Boston's public school system
Working with Atila Abdulkadiroglu, Parag A. Pathak, and Tayfun Sonmez, Roth presented a similar measure to Boston's public school system in 2003. Here the Boston system gave so much preference to an applicant's first choice that were a student to not receive her first or second choice it was likely that she would not be matched with any school on her list and be administratively assigned to schools which had vacancies. Some Boston parents had informally recognized this feature of the system and developed detailed lists in order to avoid having their children administratively assigned. Boston held public hearings on the school selection system and finally in 2005 settled on David Gale and Lloyd Shapley's incentive-compatible student-proposing deferred acceptance algorithm.
 
New England Program for Kidney Exchange
Roth is a founder of the New England Program for Kidney Exchange along with Tayfun Sonmez and Utku Unver, a registry and matching program that pairs compatible kidney donors and recipients.
 
The program was designed to operate primarily through the use of two pairs of incompatible donors.
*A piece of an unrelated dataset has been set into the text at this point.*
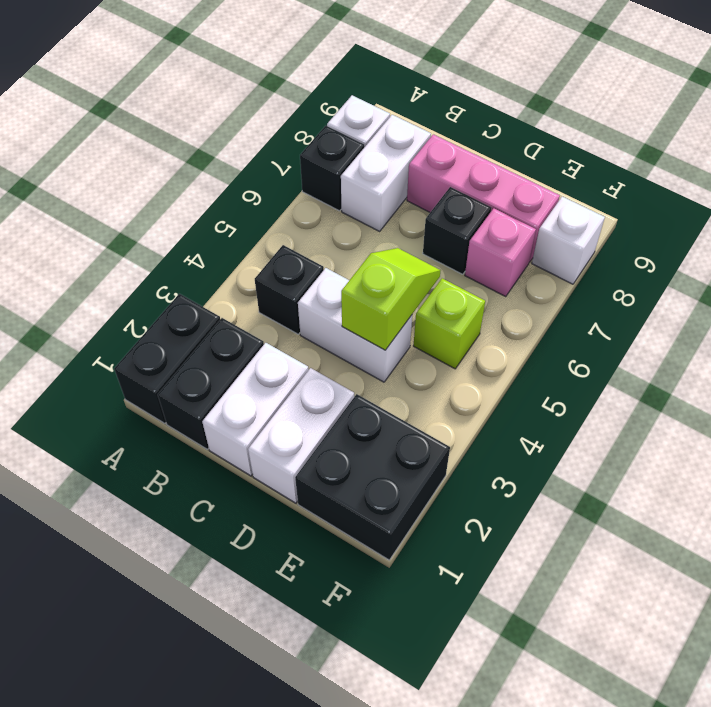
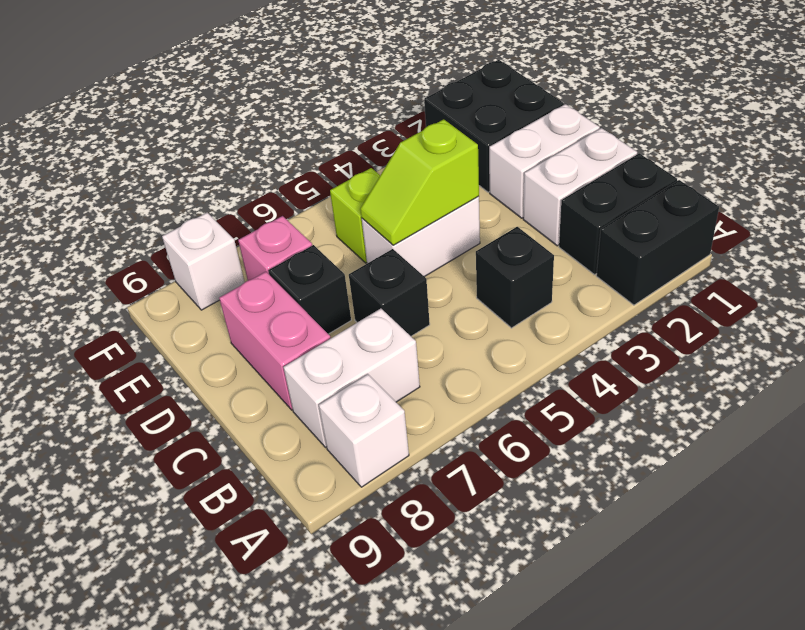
black brick A7 level 1 -> black brick C6 level 1
white brick C4:D4 level 1 -> white brick D4:D5 level 1
pink brick C8:E8 level 1 -> pink brick C8:D8 level 1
Each donor was incompatible with her partner but could be compatible with another donor who was likewise incompatible with his partner. Francis Delmonico, a transplant surgeon at Harvard Medical School, describes a typical situation .
 
Kidney exchange enables transplantation where it otherwise could not be accomplished. It overcomes the frustration of a biological obstacle to transplantation. For instance, a wife may need a kidney and her husband may want to donate, but they have a blood type incompatibility that makes donation impossible. Now they can do an exchange. And we've done them. Now we are working on a three-way exchange.
 
Because the National Organ Transplant Act forbids the creation of binding contracts for organ transplant, steps in the procedure had to be performed roughly simultaneously. Two pairs of patients means four operating rooms and four surgical teams acting in concert with each other. Hospitals and professionals in the transplant community felt that the practical burden of three pairwise exchanges would be too large. While the original theoretical work discovered that an "efficient frontier" would be reached with exchanges between three pairs of otherwise incompatible donors, it was determined that the goals of the program would not be sacrificed by limiting exchanges to pairs of incompatible donors. A 12-party (six donors and six recipients) kidney exchange was performed in April 2008.
 
Personal
Roth is married and has two children. His son, Aaron Roth, is a professor of Computer Science at the University of Pennsylvania.